2. Performance was strongly climate-limited along the gradient present on Banks Peninsula, and declined with increasing elevation and precipitation. Beyond the species’ current distributions, at higher elevations, performance declined. The decline in performance was sharpest for Aeonium species, but none of the three species have yet reached climatic equilibrium.
3. Fecundity varied significantly within and among wild populations on Banks Peninsula, but very little of this variation was directly linked to climate. Plant size was the key predictor of fecundity, and across their current distributions in the region, climate does not appear to limit reproduction.

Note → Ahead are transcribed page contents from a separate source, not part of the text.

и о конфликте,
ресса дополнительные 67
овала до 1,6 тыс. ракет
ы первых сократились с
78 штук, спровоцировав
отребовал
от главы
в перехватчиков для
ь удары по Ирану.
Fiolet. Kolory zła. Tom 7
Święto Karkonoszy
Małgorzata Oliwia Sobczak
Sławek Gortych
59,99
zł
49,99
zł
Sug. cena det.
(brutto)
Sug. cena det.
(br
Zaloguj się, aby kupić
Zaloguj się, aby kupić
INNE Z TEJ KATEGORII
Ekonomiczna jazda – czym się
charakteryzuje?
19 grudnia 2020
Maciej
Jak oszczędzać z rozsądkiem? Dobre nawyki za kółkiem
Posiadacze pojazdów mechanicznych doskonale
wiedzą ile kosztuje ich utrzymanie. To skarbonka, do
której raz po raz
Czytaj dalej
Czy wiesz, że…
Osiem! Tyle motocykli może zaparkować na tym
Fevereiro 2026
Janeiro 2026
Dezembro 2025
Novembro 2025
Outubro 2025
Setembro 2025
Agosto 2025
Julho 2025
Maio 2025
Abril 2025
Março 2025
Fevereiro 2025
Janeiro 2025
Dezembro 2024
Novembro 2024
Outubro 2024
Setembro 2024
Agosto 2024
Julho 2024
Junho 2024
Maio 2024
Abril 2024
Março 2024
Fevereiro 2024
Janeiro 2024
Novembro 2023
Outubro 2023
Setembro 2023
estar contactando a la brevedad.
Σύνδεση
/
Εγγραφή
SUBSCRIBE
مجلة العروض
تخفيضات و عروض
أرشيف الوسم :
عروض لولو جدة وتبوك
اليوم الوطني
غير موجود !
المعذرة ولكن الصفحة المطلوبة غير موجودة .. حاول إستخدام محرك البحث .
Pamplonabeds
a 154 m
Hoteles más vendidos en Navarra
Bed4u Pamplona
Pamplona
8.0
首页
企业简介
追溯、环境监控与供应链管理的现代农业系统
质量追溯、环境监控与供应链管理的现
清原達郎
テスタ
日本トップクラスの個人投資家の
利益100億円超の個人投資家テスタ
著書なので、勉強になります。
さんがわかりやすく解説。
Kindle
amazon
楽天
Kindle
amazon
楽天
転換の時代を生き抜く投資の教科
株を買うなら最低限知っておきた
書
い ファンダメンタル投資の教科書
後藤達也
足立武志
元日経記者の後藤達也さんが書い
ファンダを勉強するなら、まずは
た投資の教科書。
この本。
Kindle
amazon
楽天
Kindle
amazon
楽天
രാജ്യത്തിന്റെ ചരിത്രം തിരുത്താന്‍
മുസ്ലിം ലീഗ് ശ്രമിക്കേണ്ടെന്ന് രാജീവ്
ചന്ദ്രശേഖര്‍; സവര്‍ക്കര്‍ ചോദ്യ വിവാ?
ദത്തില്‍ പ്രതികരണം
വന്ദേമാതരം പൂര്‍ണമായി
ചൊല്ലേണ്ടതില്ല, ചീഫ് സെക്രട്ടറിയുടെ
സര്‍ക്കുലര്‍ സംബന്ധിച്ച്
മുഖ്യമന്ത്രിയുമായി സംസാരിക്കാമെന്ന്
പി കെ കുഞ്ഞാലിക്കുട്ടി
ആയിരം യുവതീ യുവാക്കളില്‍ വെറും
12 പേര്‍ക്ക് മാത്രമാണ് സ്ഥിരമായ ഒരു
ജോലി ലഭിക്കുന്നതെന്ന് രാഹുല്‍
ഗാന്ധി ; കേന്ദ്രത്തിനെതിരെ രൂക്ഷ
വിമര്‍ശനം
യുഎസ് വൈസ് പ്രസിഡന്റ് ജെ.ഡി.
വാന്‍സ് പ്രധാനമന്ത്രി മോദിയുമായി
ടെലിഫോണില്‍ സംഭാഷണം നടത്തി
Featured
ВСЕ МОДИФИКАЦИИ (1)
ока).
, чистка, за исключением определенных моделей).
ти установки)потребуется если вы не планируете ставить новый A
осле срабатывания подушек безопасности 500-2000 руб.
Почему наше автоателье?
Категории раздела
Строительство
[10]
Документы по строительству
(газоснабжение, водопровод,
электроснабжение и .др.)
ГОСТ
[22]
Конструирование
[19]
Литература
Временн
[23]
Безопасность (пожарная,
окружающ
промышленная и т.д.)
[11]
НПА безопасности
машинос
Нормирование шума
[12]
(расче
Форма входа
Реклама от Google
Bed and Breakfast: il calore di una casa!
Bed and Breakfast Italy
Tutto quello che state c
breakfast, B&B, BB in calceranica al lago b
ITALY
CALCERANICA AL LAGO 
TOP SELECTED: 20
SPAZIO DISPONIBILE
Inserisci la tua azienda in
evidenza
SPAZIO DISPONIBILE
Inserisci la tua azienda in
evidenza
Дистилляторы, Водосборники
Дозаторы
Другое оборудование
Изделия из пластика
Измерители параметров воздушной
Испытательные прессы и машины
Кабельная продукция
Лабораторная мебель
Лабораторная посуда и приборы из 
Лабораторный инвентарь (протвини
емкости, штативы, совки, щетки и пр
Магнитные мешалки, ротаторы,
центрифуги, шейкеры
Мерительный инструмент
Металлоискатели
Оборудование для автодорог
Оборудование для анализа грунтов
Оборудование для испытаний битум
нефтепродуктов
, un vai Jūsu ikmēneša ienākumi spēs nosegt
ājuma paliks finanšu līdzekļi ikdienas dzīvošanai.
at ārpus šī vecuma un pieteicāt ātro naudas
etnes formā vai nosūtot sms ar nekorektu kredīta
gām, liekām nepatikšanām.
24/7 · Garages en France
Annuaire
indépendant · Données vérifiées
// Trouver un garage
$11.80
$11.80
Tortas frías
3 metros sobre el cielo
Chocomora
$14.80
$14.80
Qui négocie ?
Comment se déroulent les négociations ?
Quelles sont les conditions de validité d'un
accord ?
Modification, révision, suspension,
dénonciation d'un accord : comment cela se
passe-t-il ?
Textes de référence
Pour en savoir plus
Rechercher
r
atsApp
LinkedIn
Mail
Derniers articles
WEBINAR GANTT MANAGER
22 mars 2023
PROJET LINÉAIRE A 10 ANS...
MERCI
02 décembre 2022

4. Testing SDMs against predicted population growth revealed that the SDMs over-predicted suitable climate, both at range edges and within the “climate envelope”. It appeared unlikely that the over-prediction was solely because of the SDM algorithm. Scale, occurrence data and climate data are also likely sources of error, factors that are relevant to all SDM studies. Despite over-prediction, SDM and higher predicted population growth were ranked similarly, so projections were refined to improve estimates of range limits on Banks Peninsula.